Lauenburger SV
"Elbdiven" mit Nehmerqualitäten
Montag, 30. Januar 2012 18:35
- Von Oliver Schröder
Lauenburg. Von der harten Gangart von Lübeck 1876 ließen sich die Handballerinnen der Lauenburger SV nicht beeindrucken. Durch den 26:23-Erfolg festigten die "Elbdiven" den fünften Platz in der Oberliga.

Foto: Thomas Rokos
Unsaft wird Lauenburgs Maren Lucas von Kristin Klückmann zu Fall gebracht.
Minutenlang liegt Jacqueline Heins am Boden. Nach einem Gesichtstreffer wird die Oberliga-Handballerin der Lauenburger SV behandelt. Als sich die 23-Jährige schließlich mühevoll wieder aufrichtet, spendet das Publikum donnernden Applaus. Doch keine 60 Sekunden später muss die Rückraumkraft in der Partie gegen Lübeck 1876 erneut auf die Zähne beißen. Nach einem gut vorgetragenen Angriff der Gastgeberinnen fängt Heins beim Stand von 20:20 die Kugel am Kreis. Lübecks Helena Tronnier stellt das Bein raus. Heins verliert in der Luft die Kontrolle und fällt unsanft. Völlig zurecht sieht Tronnier dafür die Rote Karte (50.). Es ist das härteste Foul einer umkämpften, aber keineswegs unfairen Partie. Lübeck agiert aggressiv, die LSV lässt sich davon aber nicht beeindrucken und siegt am Ende mit 26:23.

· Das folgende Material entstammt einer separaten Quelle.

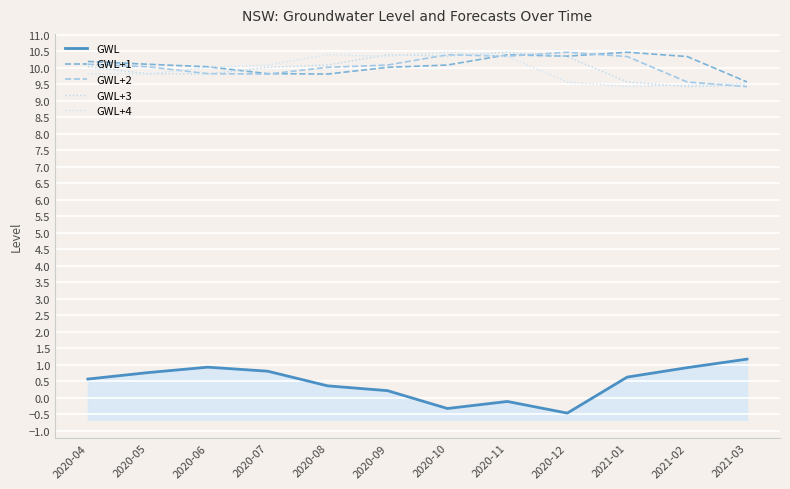

What is the label of the 3rd point from the left?

2020-06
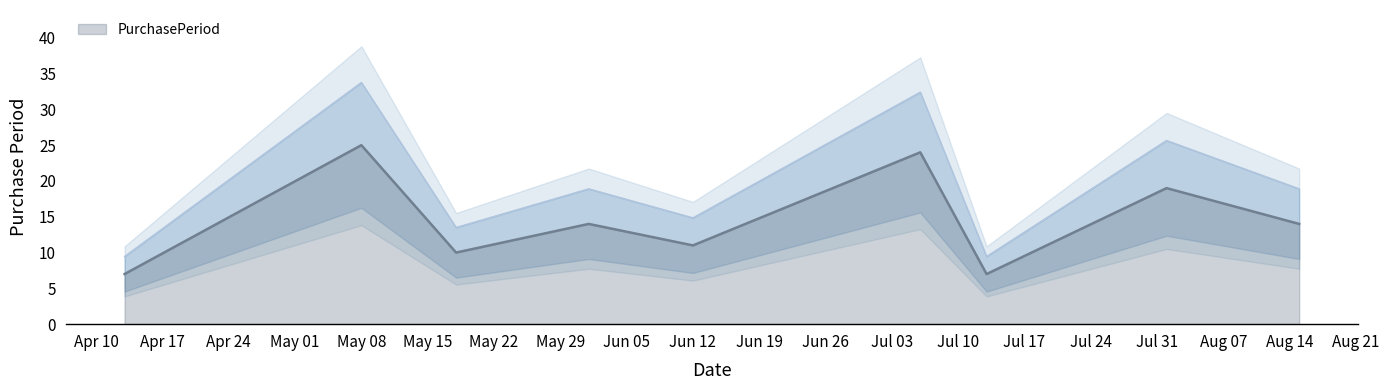

What is the smallest value displayed?

7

Zu Beginn taten sich die „Elbdiven“ noch schwer (3:7, 11.). Doch nach der Einwechslung von Kristina Streisel lief es besser. Die Deckung stand sicherer, das Angriffsspiel wurde variabler, und nach 21 Minuten war der Rückstand aufgeholt (10:10). In der Schlussphase der ersten Hälfte verpasste es der inzwischen klar überlegene Tabellenfünfte, seine Vorteile in Tore umzumünzen. Immer wieder scheiterten die „Elbdiven“ an 1876-Torfrau Annika Kranich. So hieß es nach 30 Minuten „nur“ 12:11 für die LSV.

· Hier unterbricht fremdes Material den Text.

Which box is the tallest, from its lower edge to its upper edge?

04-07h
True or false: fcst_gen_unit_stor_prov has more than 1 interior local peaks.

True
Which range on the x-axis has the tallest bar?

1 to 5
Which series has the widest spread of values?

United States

Coach Ahrenbog war merklich unzufrieden. Vor allem, weil seine Spielerinnen Kranich trotz klarer Ansage nur selten per Aufsetzer zu überwinden versuchten. „Ich habe es dann noch einmal in der Kabine vorgemacht“, verriet der LSV-Coach. Nach dem Wechsel klappte es zunächst besser. Lauenburg konnte sich etwas absetzen (17:14, 40.).
In Minute 45 hatte die LSV Pech: Nachdem sich Sarah Lemmermann gleich gegen vier Lübeckerinnen durchgesetzt hatte und trotz eines Schubsers noch zum vermeintlichen 20:17 traf, wollten die Unparteiischen ein Stürmerfoul gesehen haben. „Eine Frechheit“, sagte LSV-Torwarttrainerin Anja Lattki. Kurz darauf schafften die Gäste den Ausgleich (20:20, 49.). In einer hektischen Schlussphase machte erst Ulrike Geschke 20 Sekunden vor Schluss mit dem Treffer zum 26:23-Endstand alles klar.
Unter dem Strich wollten die „Elbdiven“ den Sieg einfach mehr als die Gäste. So ließ sich Heins auch von Tronniers hartem Einsteigen nicht entmutigen und kehrte noch in der selben Minute aufs Spielfeld zurück.
LSV-Tore: Hahn (7), Mehrkens (6/1), Geschke (4), Streisel (2/2), Braun, Lucas (je 2), Lemmermann, Grandt, Heins (je 1).